*Description of the task:* A single figure is required: the number of lines below that contain "down".

*Records supplied:*
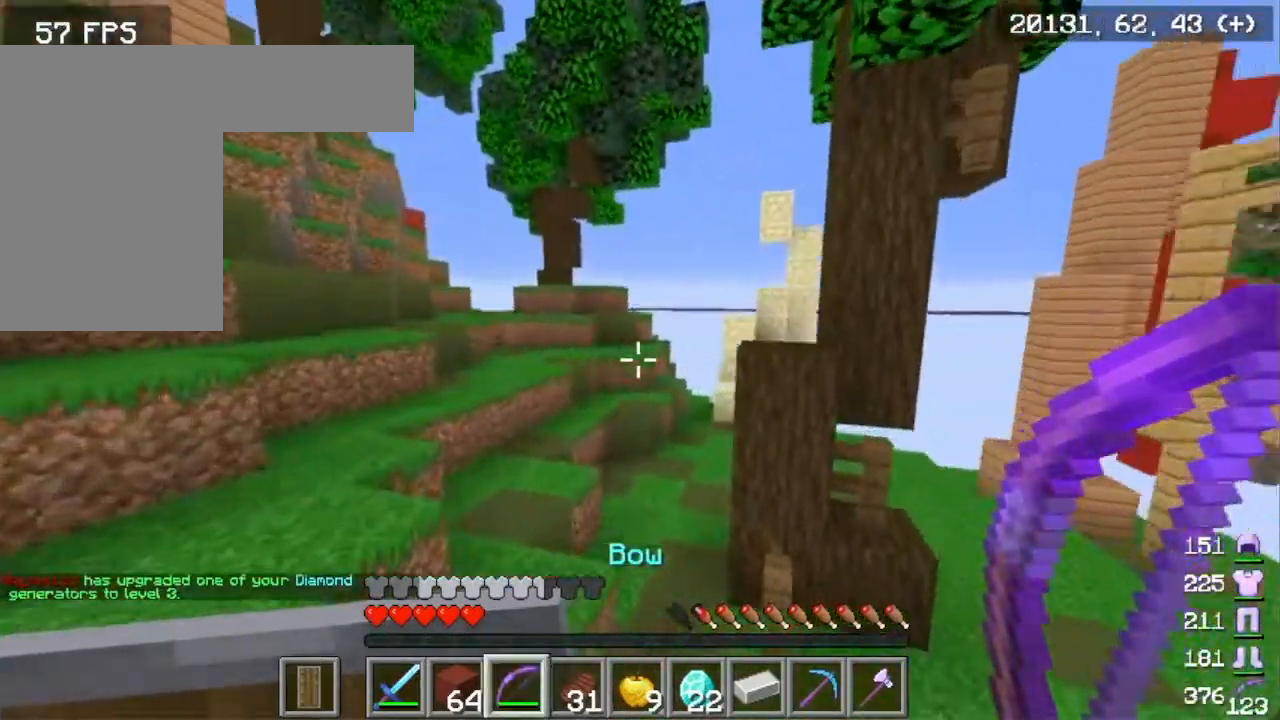
{"keys": ["a", "w"], "mouse": [], "events": [[201, "a", "down"]]}
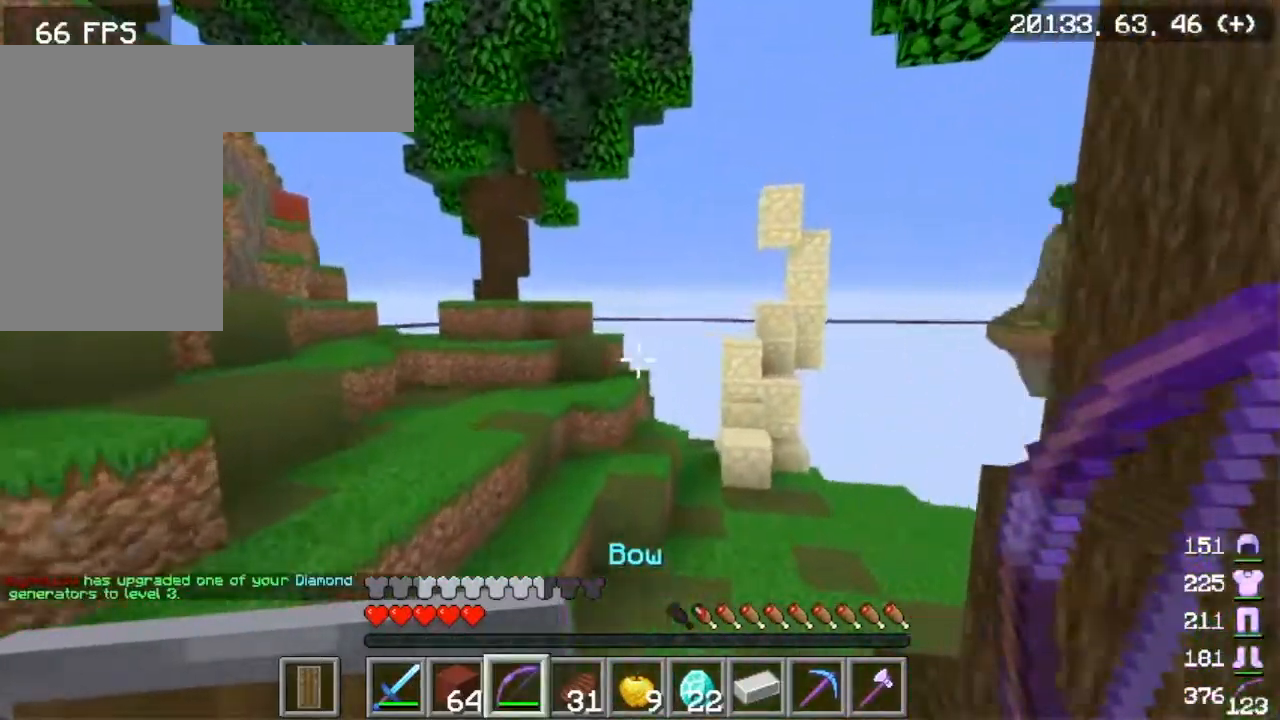
{"keys": ["a", "w"], "mouse": [], "events": []}
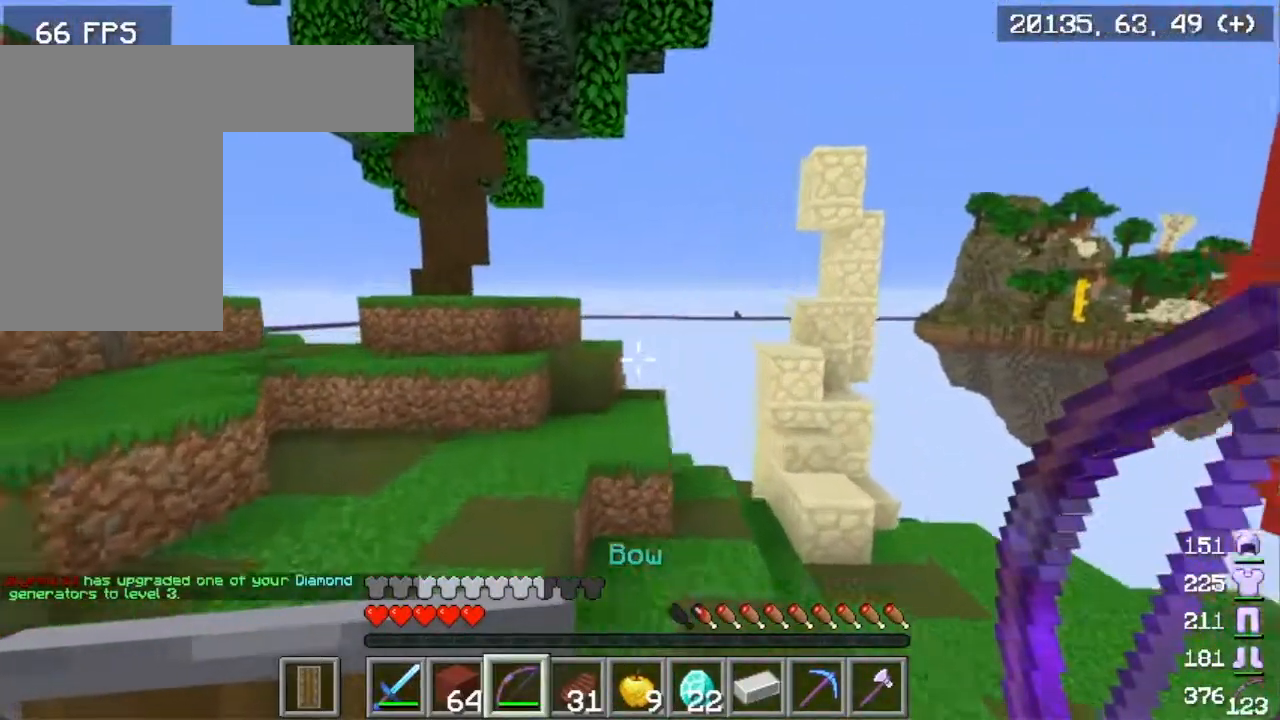
{"keys": ["w"], "mouse": [], "events": [[484, "a", "up"]]}
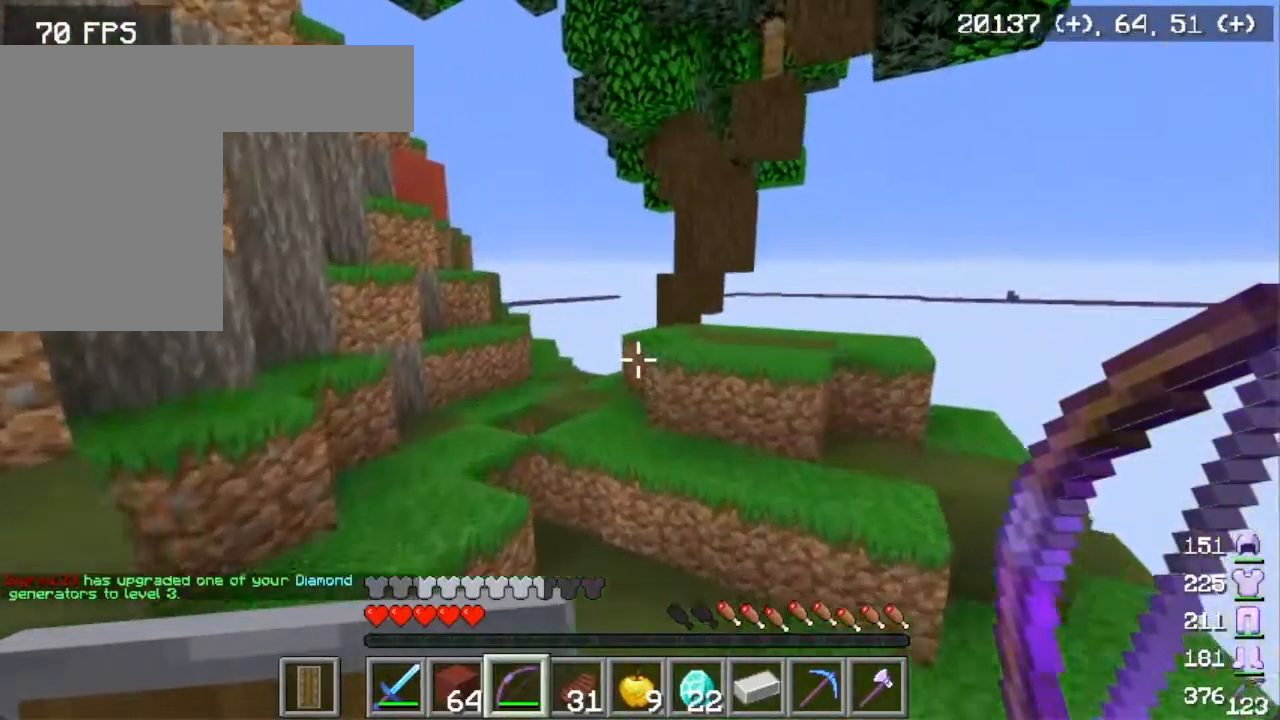
{"keys": ["w"], "mouse": [], "events": [[183, "a", "down"], [250, "a", "up"]]}
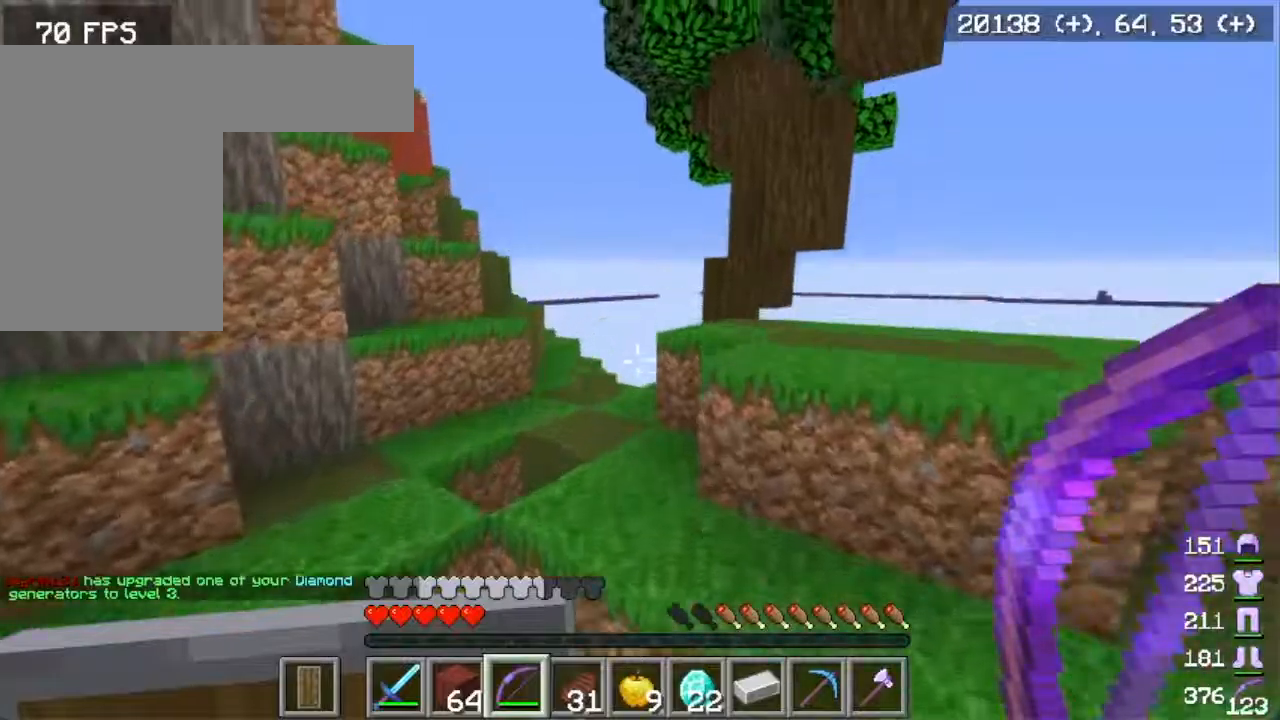
{"keys": [], "mouse": [], "events": [[300, "a", "down"], [417, "a", "up"], [434, "w", "up"]]}
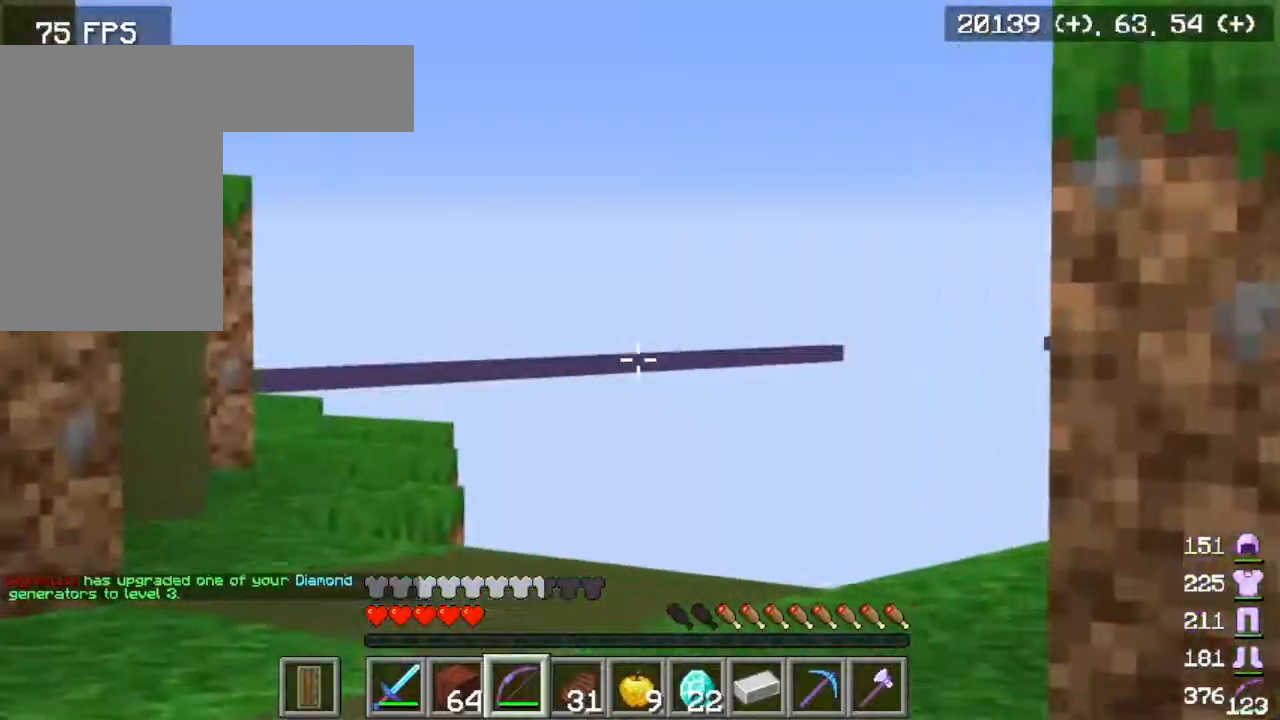
{"keys": ["w"], "mouse": [], "events": [[167, "w", "down"]]}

*Result of this exercise:* 4